Dr Suzannah Biernoff (Visual Culture, Middlesex University)
Figuring Disfigurement: Henry Tonks and the art of surgery

Abstract: This paper is part of a larger research project on the visual culture of the First World War, and focuses on Henry Tonks' pastel drawings of wounded soldiers before and after facial reconstructive surgery. Part clinical record, part portraiture, this extraordinary series by Tonks – who trained as a surgeon before becoming an artist and Slade Professor – raises uncomfortable questions about the perception and cultural significance of facial disfigurement. Tonks' pastels will be compared to the 'before' and 'after' photographs documenting each case, and discussed in relation to his understanding of artistic objectivity and incidental beauty.

Session Three

Professor Andy Warwick (Imperial College, History of Science and Technology)
X-rays as Evidence in German Orthopaedic Surgery, 1895-1900

Abstract: Historians have found it difficult to give a general account of the early medical use of x-rays in medicine. While the rays were hailed by some as a miracle technology, their early medical application was patchy, often remained subsidiary to traditional methods of diagnosis and treatment, and was of disputed value. In this talk I argue that the selective appropriation of the new technology needs to be understood within the wider medical practice of the period. The argument is developed around the case of orthopaedic surgery in Germany, probably the first example in which doctors quickly made x-rays indispensable as a medical tool.

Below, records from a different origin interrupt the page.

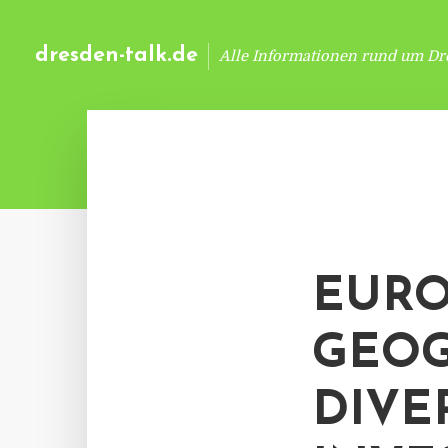
dresden-talk.de
Alle Informationen rund um Dr
EURO
GEOG
DIVE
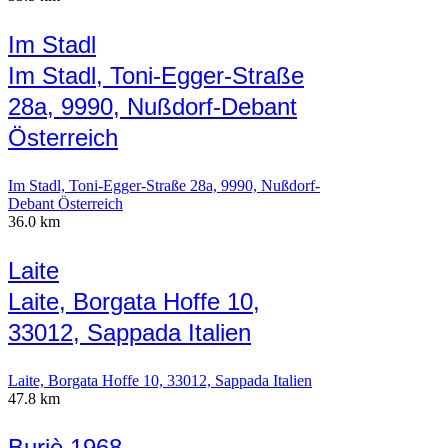
Im Stadl
Im Stadl, Toni-Egger-Straße
28a, 9990, Nußdorf-Debant
Österreich
Im Stadl, Toni-Egger-Straße 28a, 9990, Nußdorf-
Debant Österreich
36.0 km
Laite
Laite, Borgata Hoffe 10,
33012, Sappada Italien
Laite, Borgata Hoffe 10, 33012, Sappada Italien
47.8 km
Burjè 1968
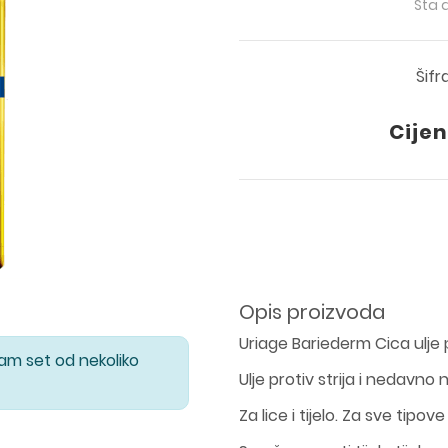
Šta 
Šifr
Cijen
Opis proizvoda
Uriage Bariederm Cica ulje pr
Vam set od nekoliko
Ulje protiv strija i nedavno n
Za lice i tijelo. Za sve tipove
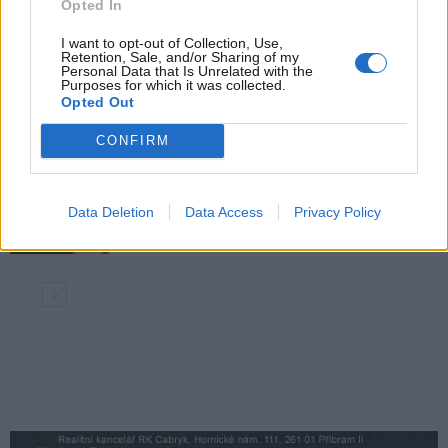
Václav Dvořák připomíná ztracený čas
Opted In
u 2. polikliniky
Váš názor
I want to opt-out of Collection, Use,
Retention, Sale, and/or Sharing of my
Personal Data that Is Unrelated with the
Opoziční zastupitel Václav Dvořák
Purposes for which it was collected.
kritizuje vedení města. Krátké
Opted Out
zastupitelstvo podle něj odhalilo staré
Váš názor
CONFIRM
problémy
Václav Dvořák k dubnovému
Data Deletion
Data Access
Privacy Policy
zastupitelstvu. Prodej školy, dotace
i ztráty Technických služeb
Váš názor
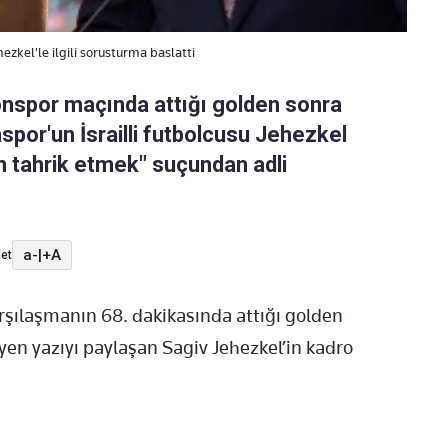
kel'le ilgili sorusturma baslatti
onspor maçında attığı golden sonra
por'un İsrailli futbolcusu Jehezkel
en tahrik etmek" suçundan adli
a-
|
+A
et
rşılaşmanın 68. dakikasında attığı golden
yen yazıyı paylaşan Sagiv Jehezkel’in kadro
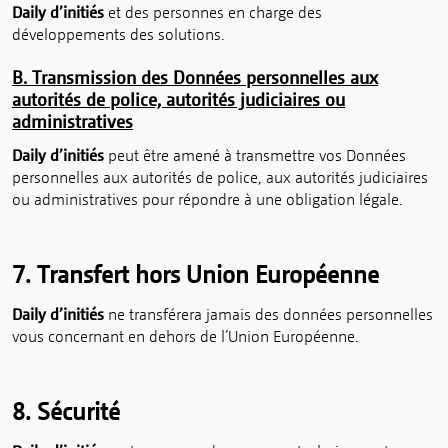
Daily d’initiés
et des personnes en charge des
développements des solutions.
B. Transmission des Données personnelles aux
autorités de police, autorités judiciaires ou
administratives
Daily d’initiés
peut être amené à transmettre vos Données
personnelles aux autorités de police, aux autorités judiciaires
ou administratives pour répondre à une obligation légale.
7. Transfert hors Union Européenne
Daily d’initiés
ne transférera jamais des données personnelles
vous concernant en dehors de l’Union Européenne.
8. Sécurité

I show that value of x-rays in this case was contingent upon an ongoing dispute, the theory and practice of surgical intervention, and the sociology of new surgical knowledge.

Dr Michael Sappol (Curator-Historian, National Library of Medicine, Bethesda)
Toward an Iconography of the Industrial Body: Fritz Kahn, Modernism and the Origins of Conceptual Medical Illustration

Abstract: The paper represents the beginnings of a study of the life and works of Fritz Kahn (1888-1968), one of the principal creators of the 20th-century conceptual medical illustration. Kahn, a German Jewish gynecologist, artist, and popular science writer, was part of a larger "visual education" movement that sought to use film, exhibition display and artful printed graphics as a revolutionary way of instructing, and transforming, mass audiences, a new technology of information and subjectivity. In his artwork, Kahn situated the body in industrial modernity -- and industrial modernity within the body -- using a modernist visual rhetoric influenced by surrealism, art deco, cubism and other contemporary aesthetic approaches. Directly and indirectly, during his lifetime his illustrations had a huge influence: on scientific illustration for the public; and on illustrations of the body in commercial graphics.

Session Four

Commentator: Luke White (Art, Philosophy and Visual Culture, Middlesex University)

Deborah Padfield (artist)
Perceptions of Pain: Objectifying the subjective experience of pain through photography

Dr Robin O’Sullivan (independent scholar)
‘The Steps in Between’: Bill Viola, the Anatomy of Sorrow and Empathetic Response in The Passions

Abstract: Bill Viola’s The Passion’s Project is an exploration of emotional expression with the intent of producing a typology of emotions. Crucial to this process, is the establishment of bonds of empathy between the viewer and each piece. As many have observed, and the artist himself readily admits, Viola’s video installations borrow significantly from medieval devotional art without explicitly restaging or reinterpreting these works. Instead, Viola radically transposes into modern media the compositions and strategies for creating empathy found medieval devotional art. In this paper I will put key pieces from Viola’s The Passions project in dialogue with medieval devotional imagery and writings to learn about the emotions, empathy and the imagination in medieval and post-modern contexts.